Riguardo alla garanzia delle prestazioni future, dovrebbe essere realizzata dai pilastri privati in Polonia, mentre in Francia, vari interventi hanno garantito una protezione maggiore da parte del pilastro pubblico per le categorie più sprovviste (carriere di lunga durata, pensioni più basse, ecc…). Inoltre, in questi due paesi, le nuove leggi hanno introdotto delle misure per la modernizzazione dei programmi di rischio vecchiaia con il pagamento da parte dello Stato dei contributi durante i periodi d’inattività degli assicurati, e il meccanismo del “riacquisto” dei contributi non versati dagli assicurati stessi.

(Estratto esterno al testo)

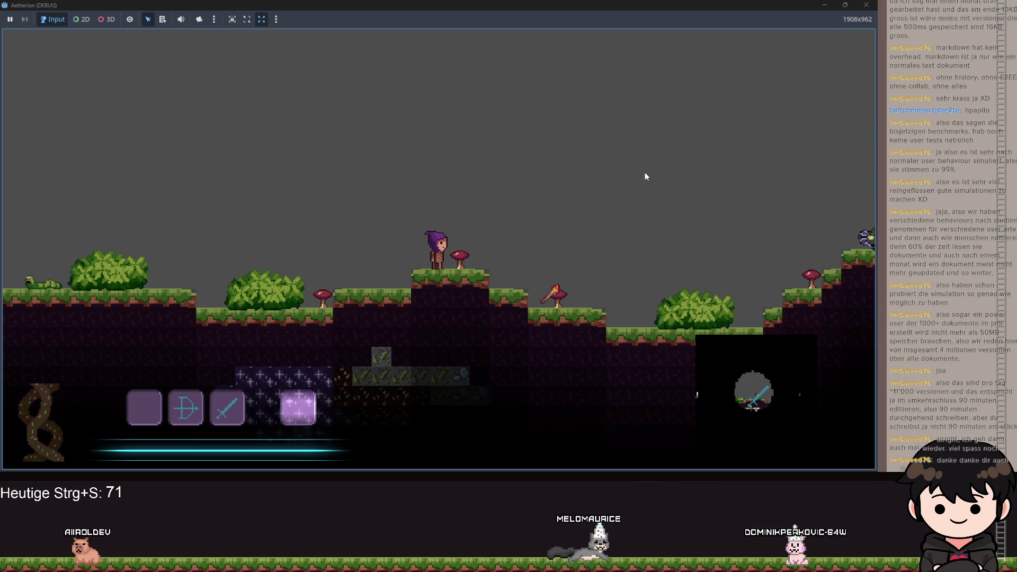
Walk right and jump to collect the torch and purple item, then open the inventory and minimize the game
{"action": "key", "text": "d"}
{"action": "key", "text": "space"}
{"action": "key", "text": "2"}
{"action": "key", "text": "d"}
{"action": "key", "text": "1"}
{"action": "key", "text": "space"}
{"action": "key", "text": "d"}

In Francia come in Polonia, la strategia sindacale per influenzare i principi generali della riforma è stata abbinata alla rivendicazione degli interessi privati di certe categorie (in genere le più sindacalizzate). In Francia, la riforma del 1993 non riguardò il settore pubblico. Dieci anni dopo, la riforma Raffarin ha mantenuto dei privilegi per il settore del trasporto pubblico e per i funzionari. In Polonia, le federazioni dei minatori e delle ferrovie si mobilitarono per garantire una transizione più favorevole al nuovo modello multi-pilastro. L’accettazione da parte del governo di queste rivendicazioni fu importante per la riduzione dell’opposizione sociale.